Courvoisier’s law states that a palpable gallbladder along with jaundice is unlikely to be gallstones. The cause is usually cholangiocarcinoma or pancreatic cancer.
Trousseau’s sign of malignancy refers to migratory thrombophlebitis as a sign of malignancy, particularly pancreatic adenocarcinoma. Thrombophlebitis is where blood vessels become inflamed with an associated blood clot (thrombus) in that area. Migratory refers to the thrombophlebitis reoccurring in different locations over time.
Diagnosis is based on imaging (usually CT scan) plus histology from a biopsy.
Staging CT scan involves a full CT thorax, abdomen and pelvis (CT TAP). This is used to look for metastasis and other cancers.
CA 19-9 (carbohydrate antigen) is a tumour marker that may be raised in pancreatic cancer. It is also raised in cholangiocarcinoma and a number of other malignant and non-malignant conditions.
Magnetic resonance cholangio-pancreatography (MRCP) may be used to assess the biliary system in detail to assess the obstruction.
Endoscopic retrograde cholangio-pancreatography (ERCP) can be used to put a stent in and relieve the obstruction, and also obtain a biopsy from the tumour.
Biopsy may be taken through the skin (percutaneous) under ultrasound or CT guidance, or during an endoscopy under ultrasound guidance.
Management will be decided at a hepatobiliary (HPB) MDT meeting.
Surgery to remove the tumour is more likely to be considered with small tumours isolated in the head of the pancreas (about 10% of cases).
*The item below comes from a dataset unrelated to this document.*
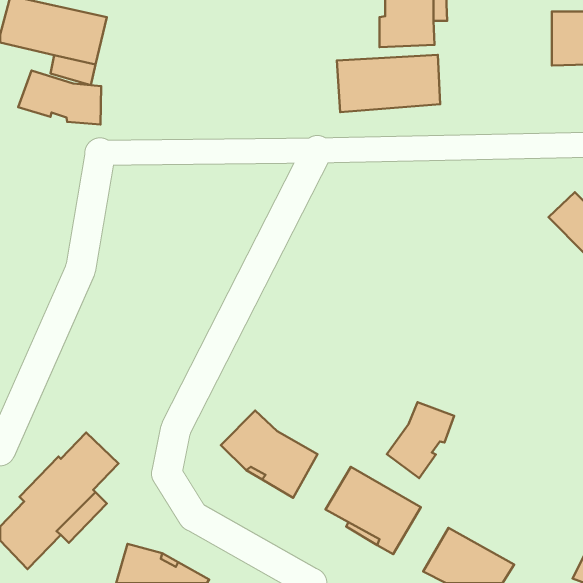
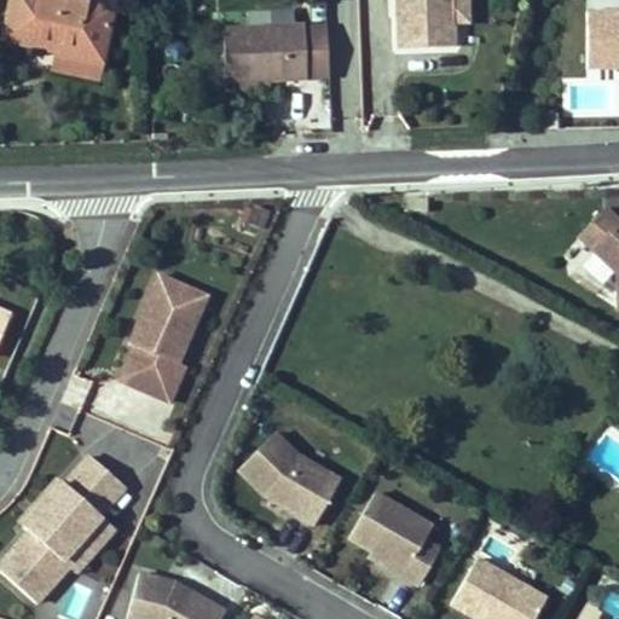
building: [337,55,440,112] -> [225,25,334,86]
building: [18,71,101,124] -> none
building: none -> [125,265,213,393]
building: [387,402,454,478] -> none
There are a number of surgical options depending on the location of the tumour:
- Total pancreatectomy
- Distal pancreatectomy
- Pylorus-preserving pancreaticoduodenectomy (PPPD) (modified Whipple procedure)
- Radical pancreaticoduodenectomy (Whipple procedure)
In most cases, curative surgery is not possible. Palliative treatment may involve:
- Stents inserted to relieve the biliary obstruction
- Surgery to improve symptoms (e.g., bypassing the biliary obstruction)
- Palliative chemotherapy (to improve symptoms and extend life)
- Palliative radiotherapy (to improve symptoms and extend life)
- End of life care with symptom control
A Whipple procedure (pancreaticoduodenectomy) is a surgical operation to remove a tumour of the head of the pancreas that has not spread. A Whipple procedure is a massive operation so patients need to be in good baseline health. It involves the removal of the:
- Head of the pancreas
- Pylorus of the stomach
- Bile duct
- Relevant lymph nodes
A modified Whipple procedure involves leaving the pylorus in place. It is also known as a pylorus-preserving pancreaticoduodenectomy (PPPD).